Schools closed and suddenly my son Ethan, just a few months from completing second grade, was bound to the iMac I pulled out of the garage; I’d intended to get rid of the damn thing, but now that hunk of junk was essential hardware. There was no plan in place for public schools, so my new job became IT tech support under house arrest. If I ever wondered what hell sounded like, it was two dozen 2nd graders on Microsoft Teams with all their mics unmuted.

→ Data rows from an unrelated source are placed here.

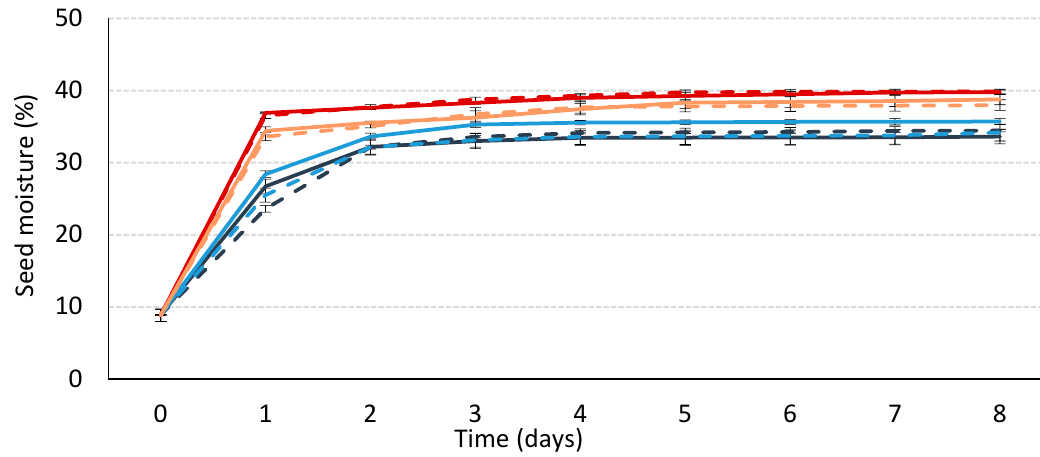
Figure 4. The seed moisture content (%) along the soaking period. Mean values for the combinations of two caper seed lots (owned seeds in blue lines and standard seeds in red lines), two imbibition mediums (between the paper in dark lines and in a 10 cm column in light lines), and two substrate saturation solutions (water in continuous lines and the GA solution in dashed lines). Vertical bars represent the standard error.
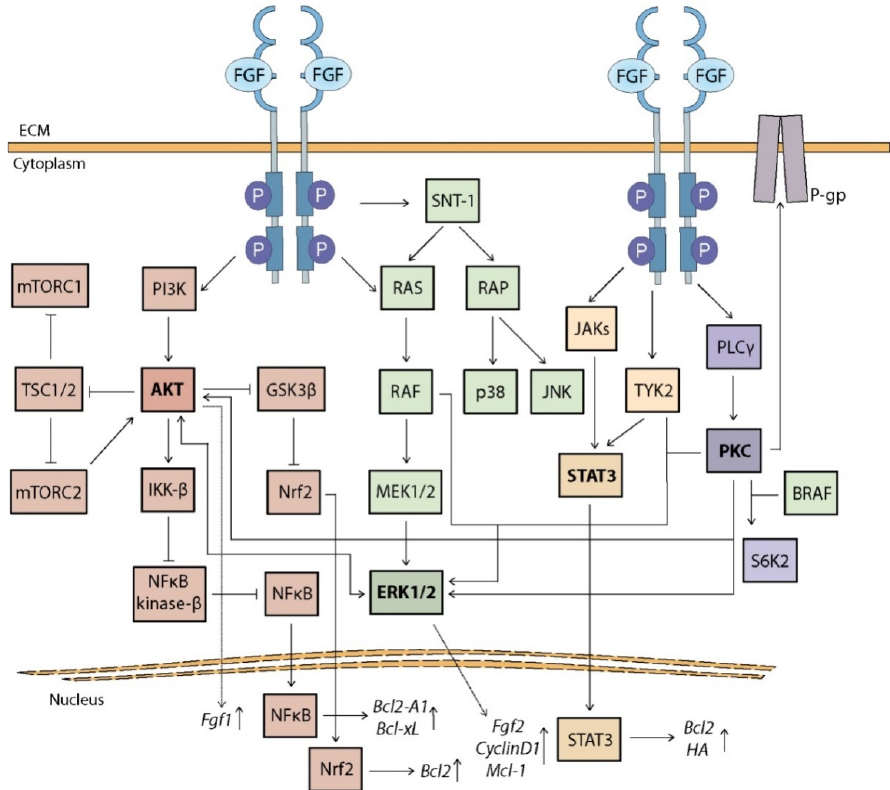
Figure 2. FGFR ‐ dependent cell signaling in the development of drug resistance . Many drugs show reduced efficacy over time. Recent studies have linked this phenomenon to activation of FGFR and disruption of its downstream signaling including mutations of individual signaling proteins, im ‐ paired signal transduction and cross ‐ talks between different cascades. The mode of action of PI3K/AKT in the development of chemoresistance is mainly based on the upregulation of pro- survival genes such as Bcl2-A1 or Bcl-xL by activation of IKK β or inactivation of GSK3 β and further nuclear translocation of NF κ B or Nrf2, respectively. Another mechanism is inhibition of TSC1/2 affecting protein synthesis. Activation of ERK kinases in MAPK pathway appears to be crucial in the acquisition of drug resistance, as it leads to increased expression of proteins associated with cell cycle progression (e.g., cyclin D1) and apoptosis control (e.g., Mcl-1). Another signaling pathway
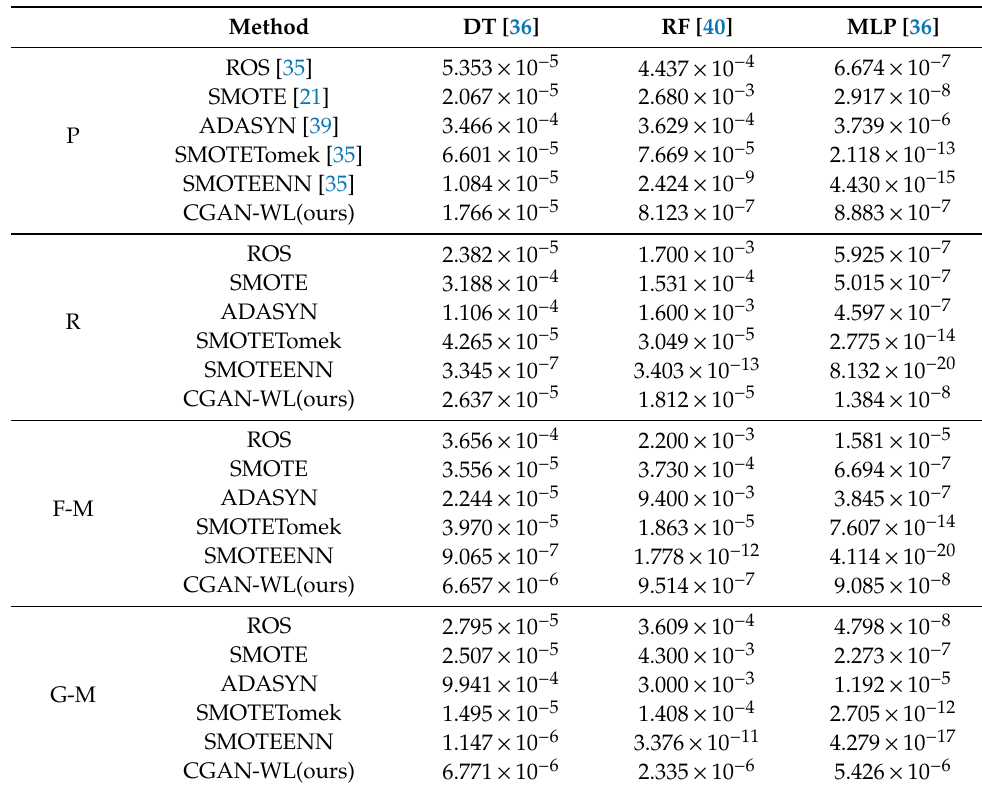
Table 3. Summary of Welch’s T-test with significance level at 0.05 using three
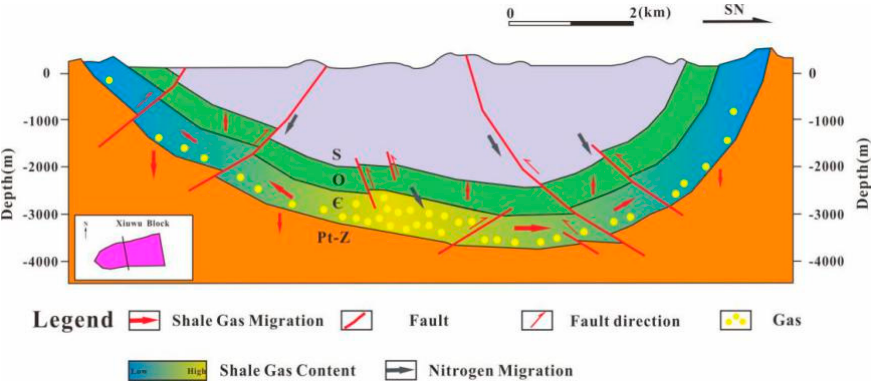
Figure 8. Seismic interpretation results for the Xiuwu Basin.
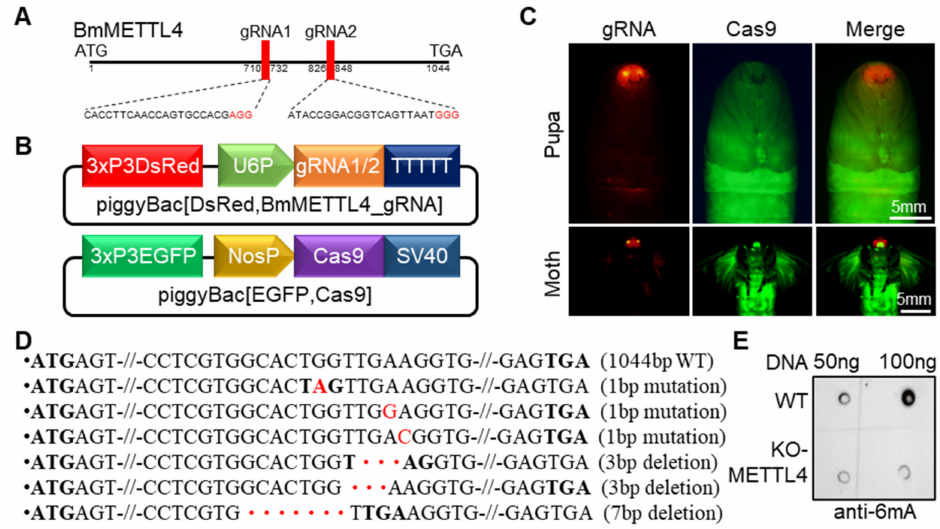
Figure 1. CRISPR-Cas9 system induced the mutation of BmMETTL4. ( A ) A schematic diagram of the BmMETTL4 gene structure and gRNA-target sites. ( B ) Plasmid construction for generation of the transgenic silkworm. ( C ) Positive transgenic silkworms co-expressing gRNAs and Cas9. The positive silkworm pupa and moth were screened under RFP fluorescence (red) and GFP fluorescence (green), respectively. Scale bar is 5 mm. ( D ) PCR-based amplification and sequencing of regions targeted by gRNAs in KO-METTL4 and WT silkworms. The nucleotides labeled in red were replacement, the dots in red were depleted nucleotides, and the bold nucleotides were stop codon. ( E ) Genomic DNAs isolated from the embryos of KO-METTL4 and WT silkworms were subjected to dot blot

Meanwhile, it became clear we may never stage Troilus & Cressida. I mixed the music, such as it was, and sent it out to the cast and crew. It would have evolved in the trenches of tech rehearsals right up until opening night, but now it was like an artifact from Pompeii, frozen mid-scream; a minor testament to an uneasy time.
***
Even if my foray into production music was something I could do from home, time and stress took its toll and I no longer knew what I wanted to do with music. Or what I wanted to do at all. I had my family to keep me afloat through depressing days that felt like weeks, and weeks that felt like days. I wouldn’t get re-energized about making music for two years—on my 50th birthday in fact—when I started a pair of projects that consumed me well into 2023. And then came a surprise offer from an old friend, taking me back to where a lot things really took off: in the year 2000 and a show called Texarkana Waltz.